Aun cuando no hay nada que compense la tristeza de no poder contar con su familia biológica, el esfuerzo que hace el Estado cubano para proteger a estos niños y garantizar su atención es algo que reconforta y que confirma el humanismo de nuestro sistema social.
«Desde el punto de vista material, aquí tienen todas las condiciones», afirma Rosa, mientras me muestra el dormitorio, con sus camitas bien tendidas, sus armarios, sus juguetes, la sala amplia donde ven la televisión, el baño, la cocina, la terraza para que puedan jugar sin peligro alguno. Cuenta que también existe una estrategia establecida por la dirección de la provincia para que todos los fines de semana algún organismo les organice una actividad.

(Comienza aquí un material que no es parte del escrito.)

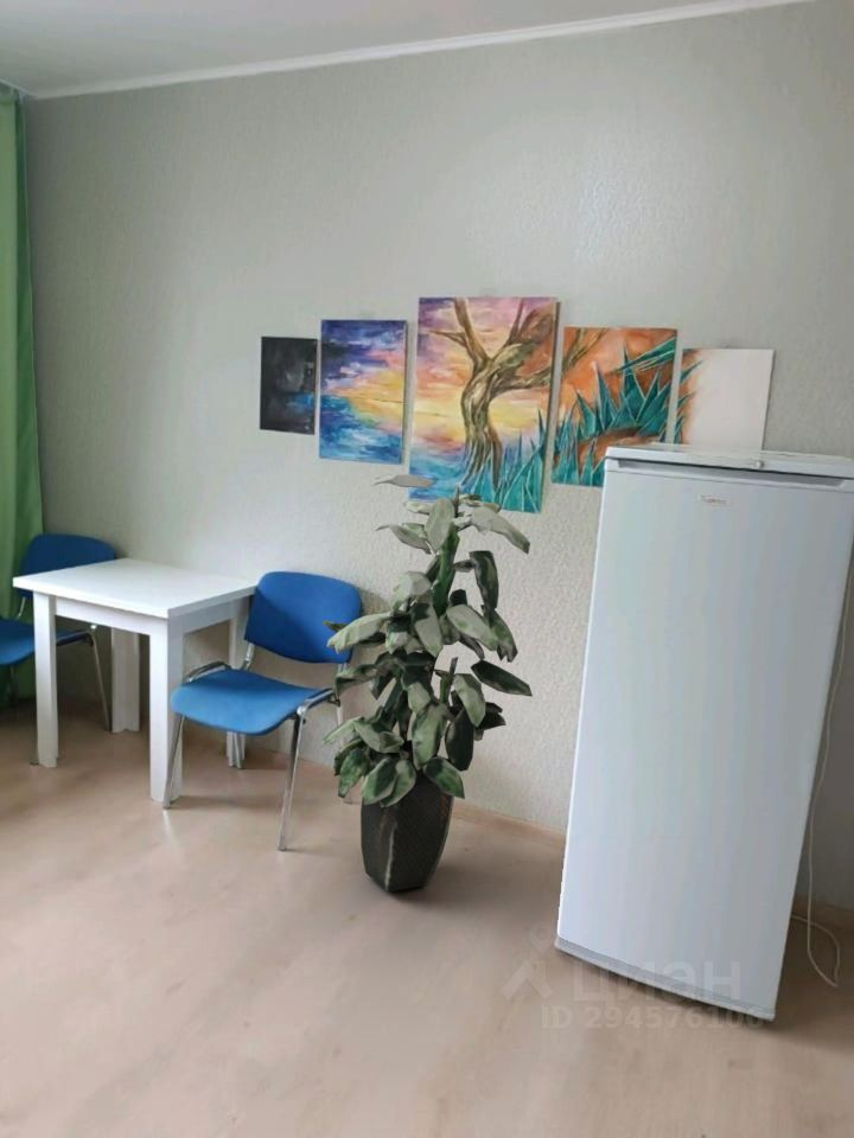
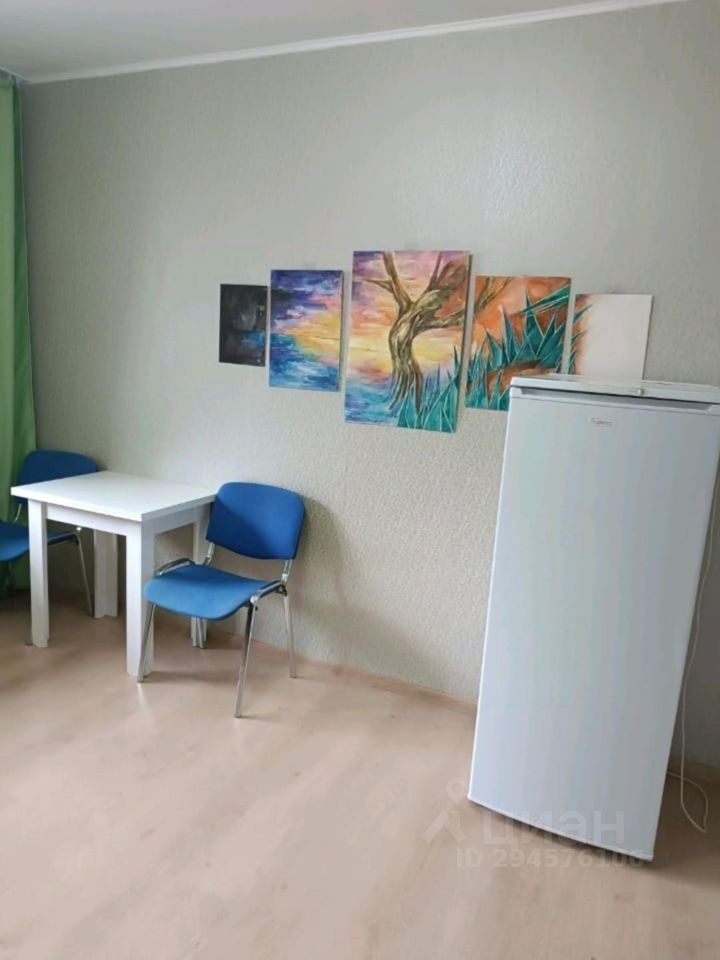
- indoor plant [319,473,534,893]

«A partir de la situación que ha tenido el país con la generación eléctrica, recibimos una planta y ventiladores recargables para cada uno de ellos», explica Rosa, y advierte que este centro también ha sido el punto de giro de muchas historias con un final feliz. Entre ellas, la de Laurita, una niña que pasó por acá, y que hoy es enfermera.
A sus 61 años, Rosa asume su responsabilidad al frente de una institución tan sensible como un compromiso consigo misma, con su país, con el sistema de Educación cubano.
«Esto es algo que me han confiado, y yo no los voy a defraudar.
«Soy educadora desde que nací, y así me voy a morir. A mí me gusta lo que hago».
La conversación se interrumpe una y otra vez. «Oye, alcánzame un dinosaurio», «enséñame la cámara», «mira cómo corre este carro», «alcánzame otro dinosaurio para mi hermano».
Uno que quisiera hacer tantas cosas por ellos, agarra los juguetes que le piden en la parte más alta del estante, y les muestra cómo funciona la cámara, y les toma fotos, y se sienta a su lado, y se olvida de que vino a trabajar.